[Version difference data]
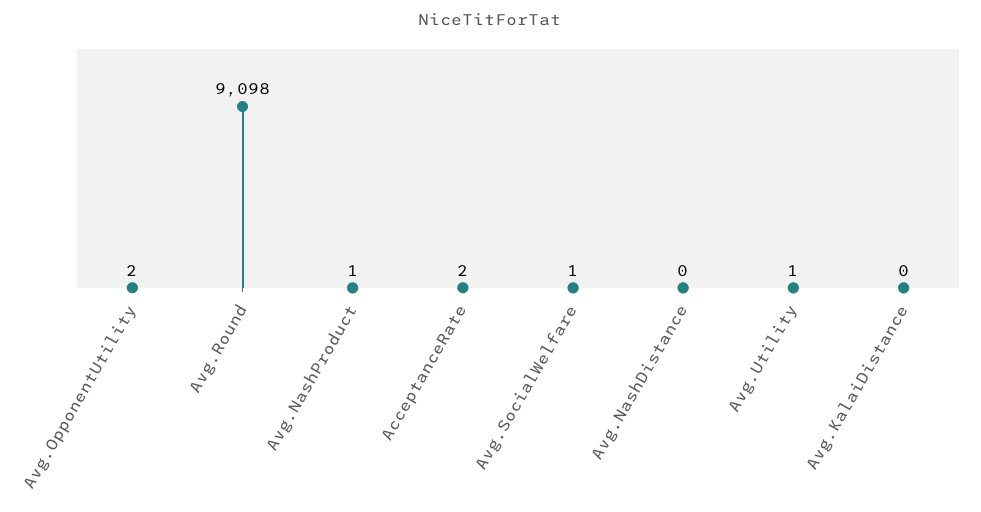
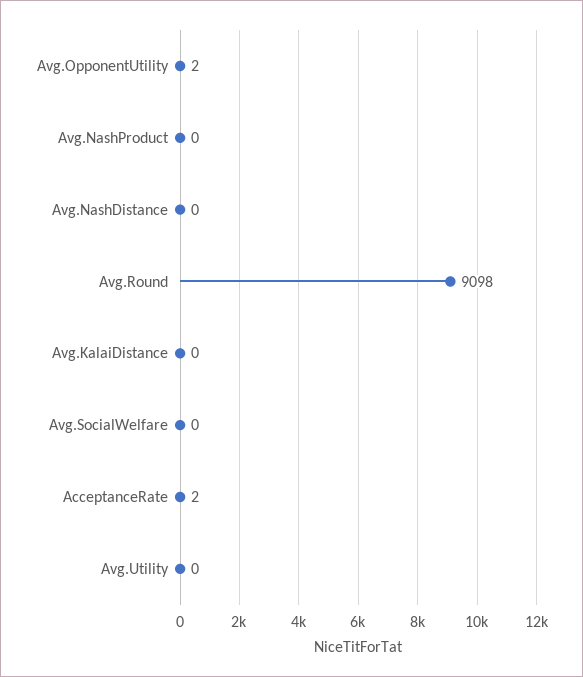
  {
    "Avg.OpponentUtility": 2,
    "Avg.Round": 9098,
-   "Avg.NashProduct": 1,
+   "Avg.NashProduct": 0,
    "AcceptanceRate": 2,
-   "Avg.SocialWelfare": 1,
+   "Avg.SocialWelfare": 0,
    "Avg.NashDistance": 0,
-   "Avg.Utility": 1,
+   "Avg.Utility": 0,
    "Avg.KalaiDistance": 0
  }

### EXERCISE INSTRUCTIONS
Report each line of the data in which "NashProduct" occurs.

### COMPLETED EXERCISE
-   "Avg.NashProduct": 1,
+   "Avg.NashProduct": 0,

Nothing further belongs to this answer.